EXTRACTED ENTRIES.
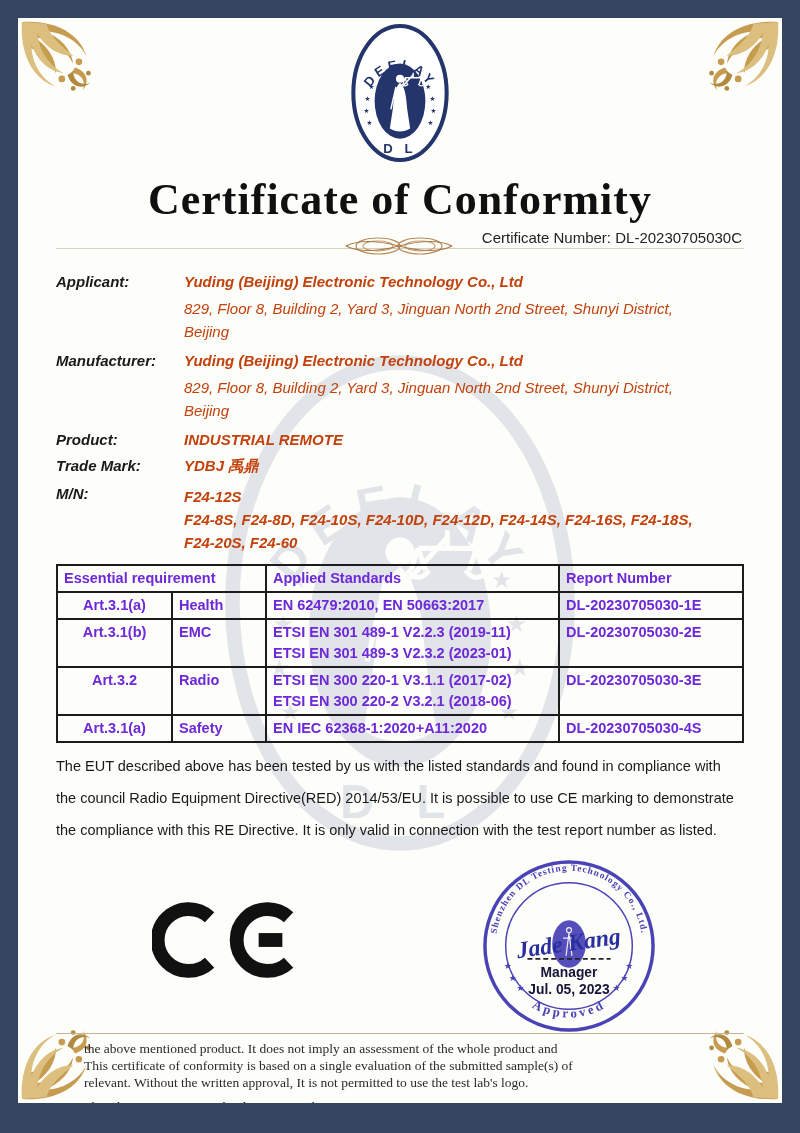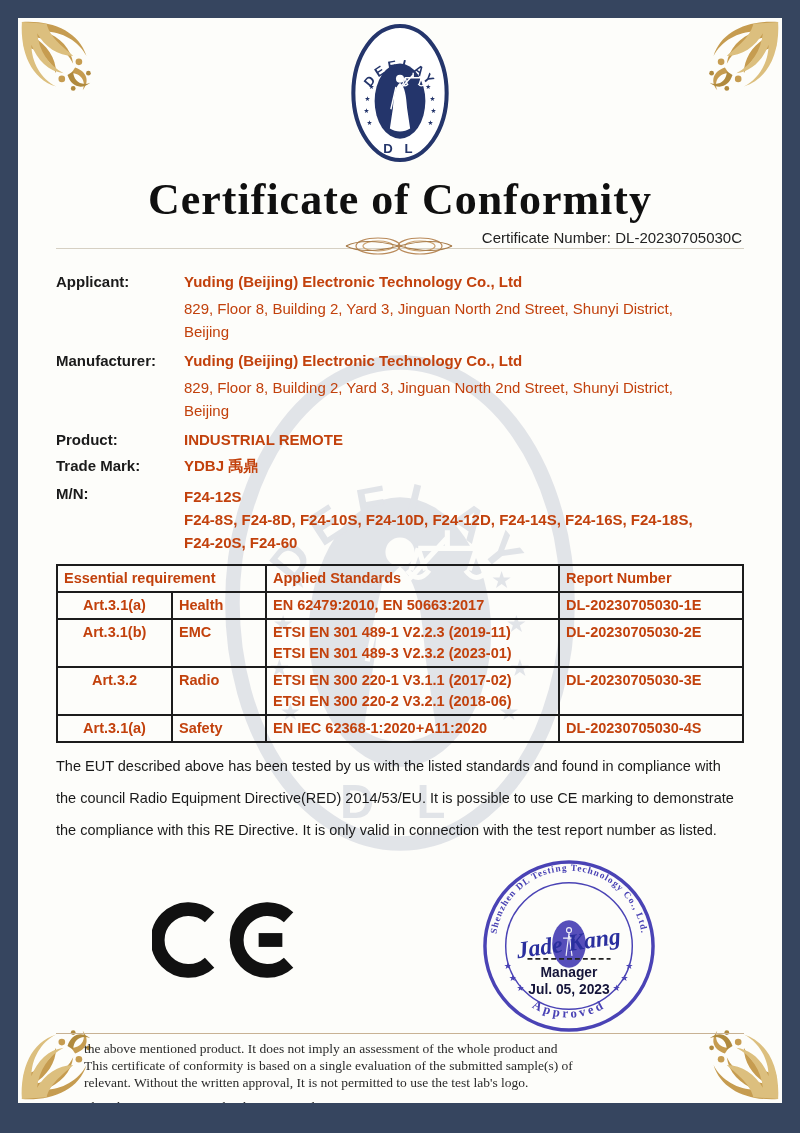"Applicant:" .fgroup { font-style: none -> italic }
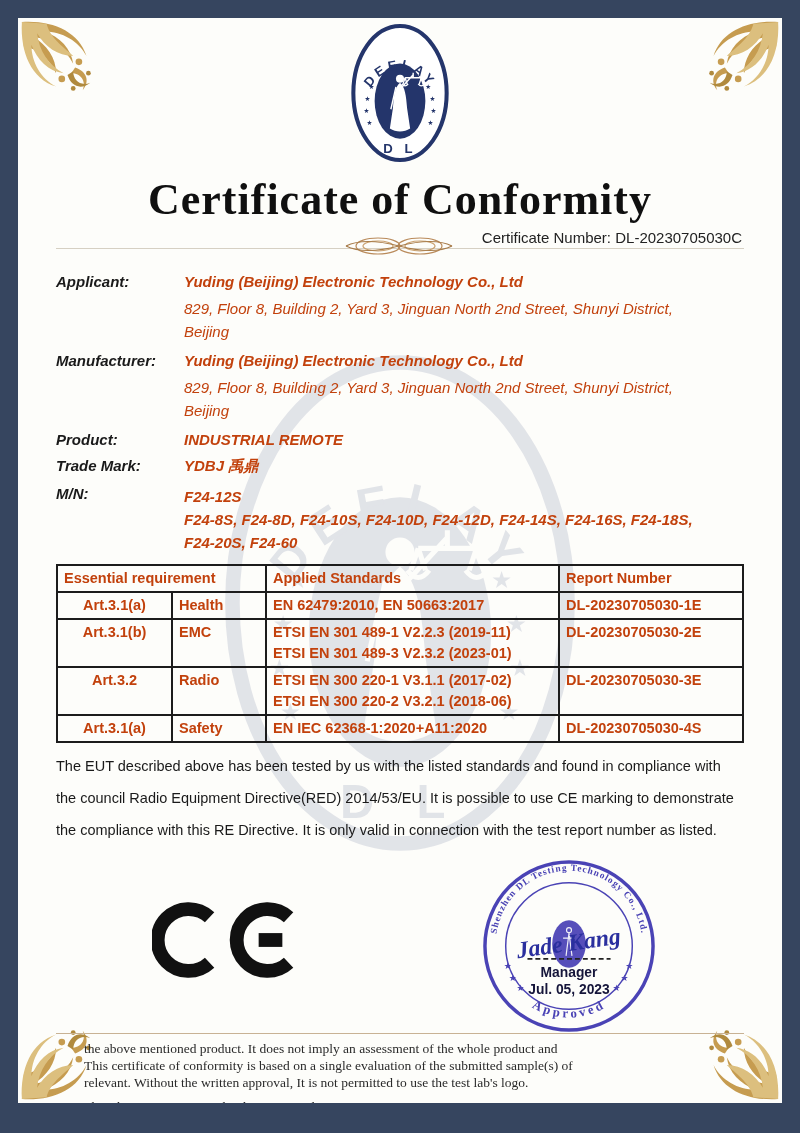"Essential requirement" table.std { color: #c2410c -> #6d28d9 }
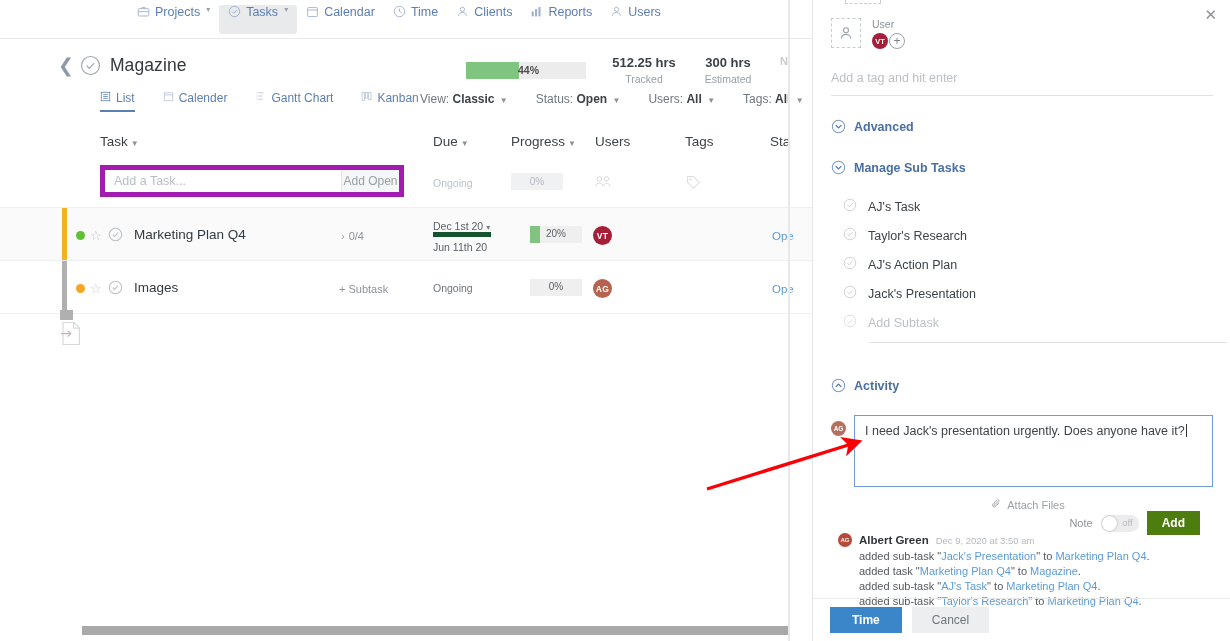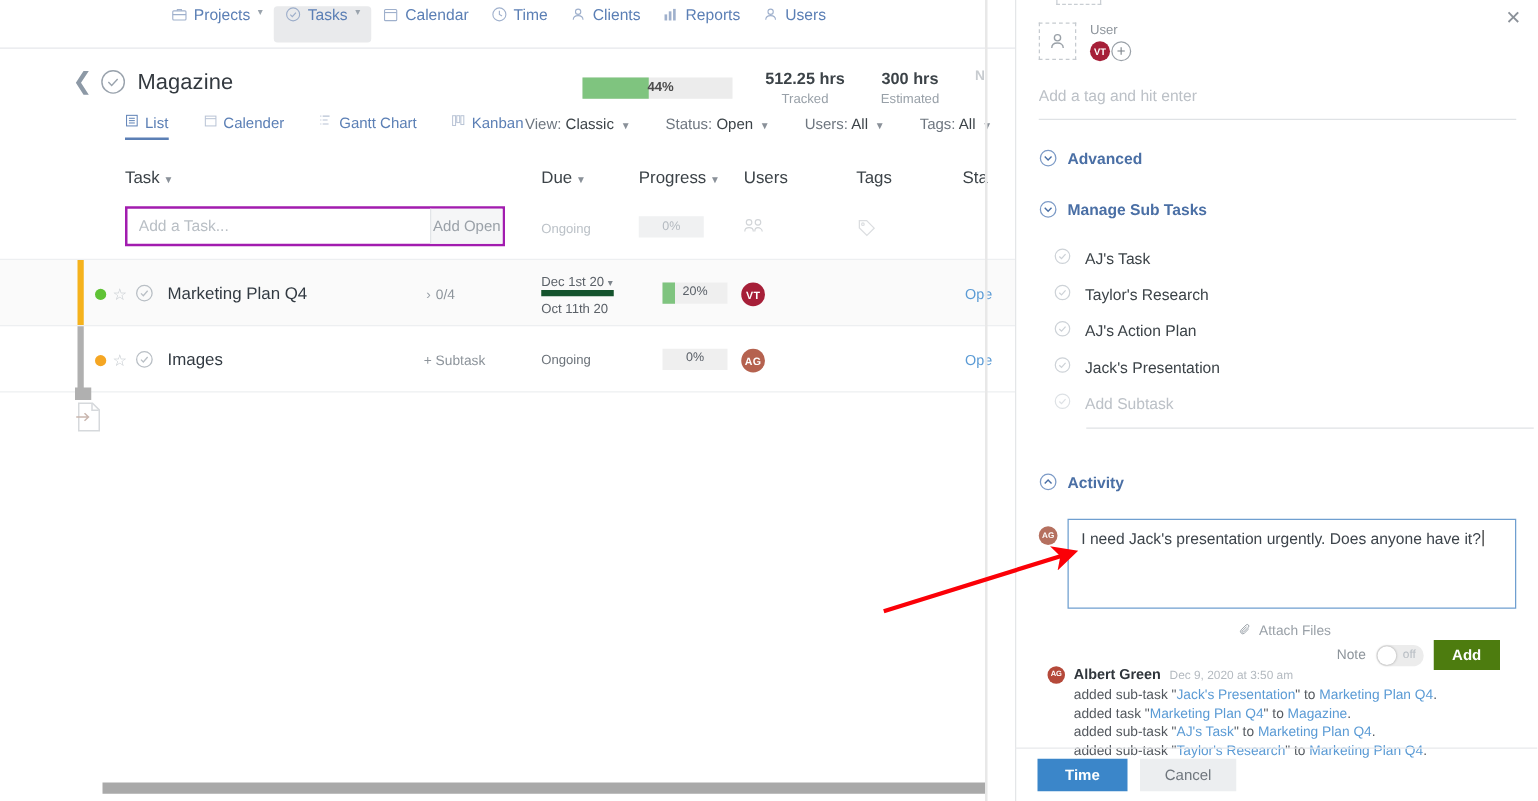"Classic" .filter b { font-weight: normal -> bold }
--
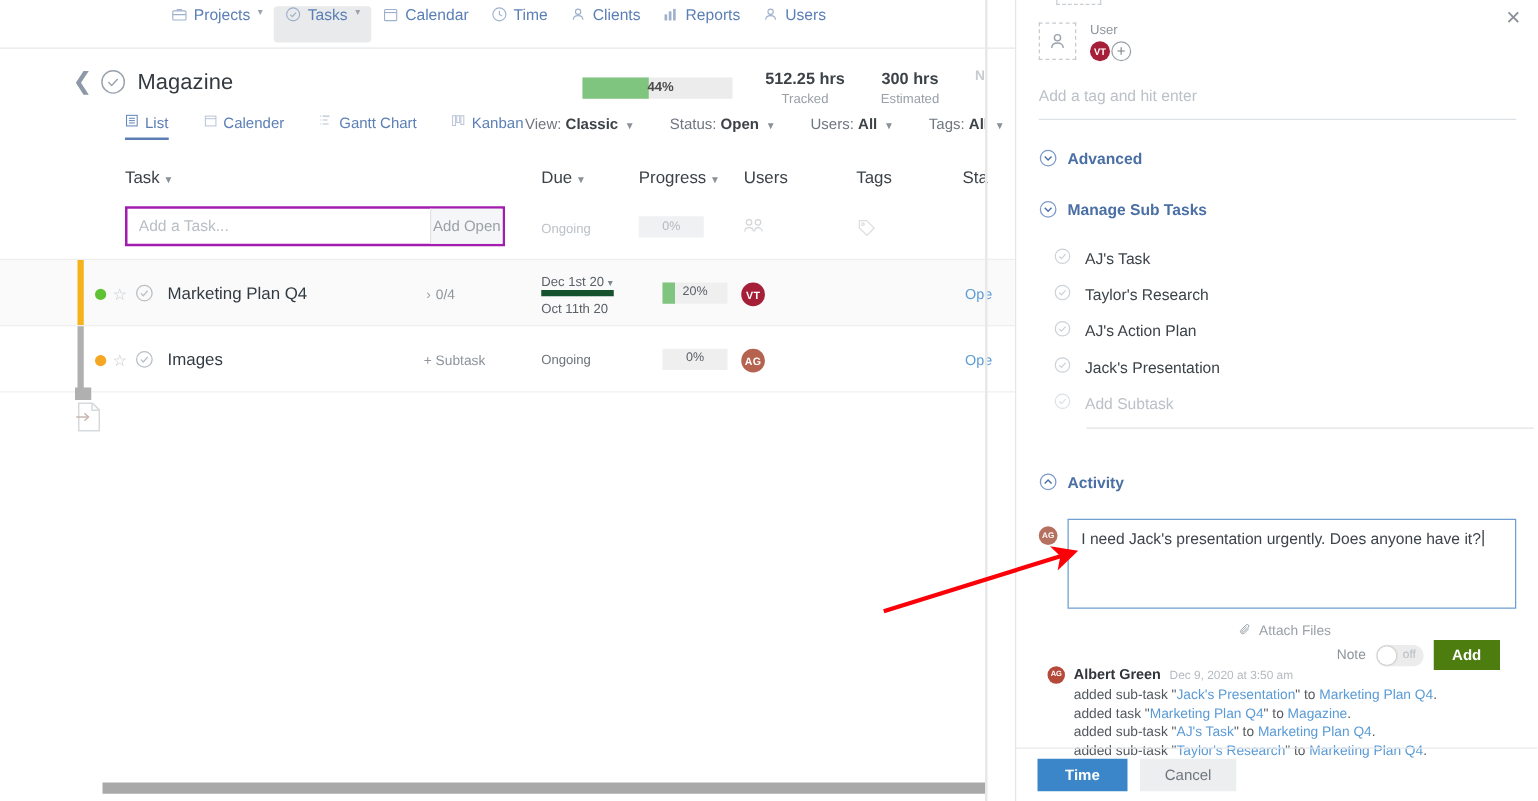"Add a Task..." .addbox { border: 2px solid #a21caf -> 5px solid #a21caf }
---
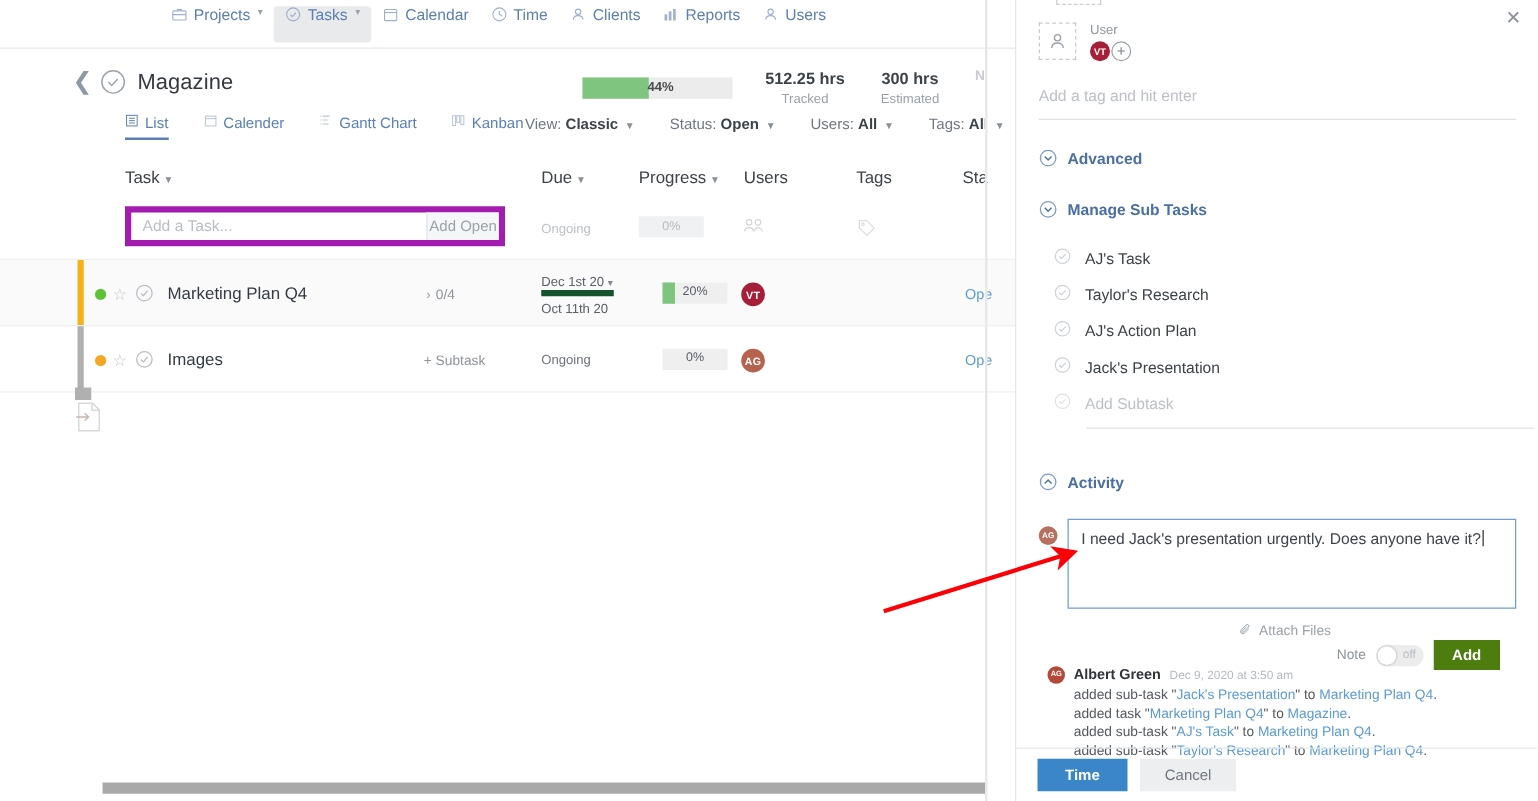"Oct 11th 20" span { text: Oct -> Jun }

TASK. What is needed is an exact copy of only the lines above from the one with "font-style: none ->" to the one with "font-weight: normal ->", both kept, with every picture left out.

WRITTEN RESPONSE.
"Applicant:" .fgroup { font-style: none -> italic }
"Essential requirement" table.std { color: #c2410c -> #6d28d9 }
"Classic" .filter b { font-weight: normal -> bold }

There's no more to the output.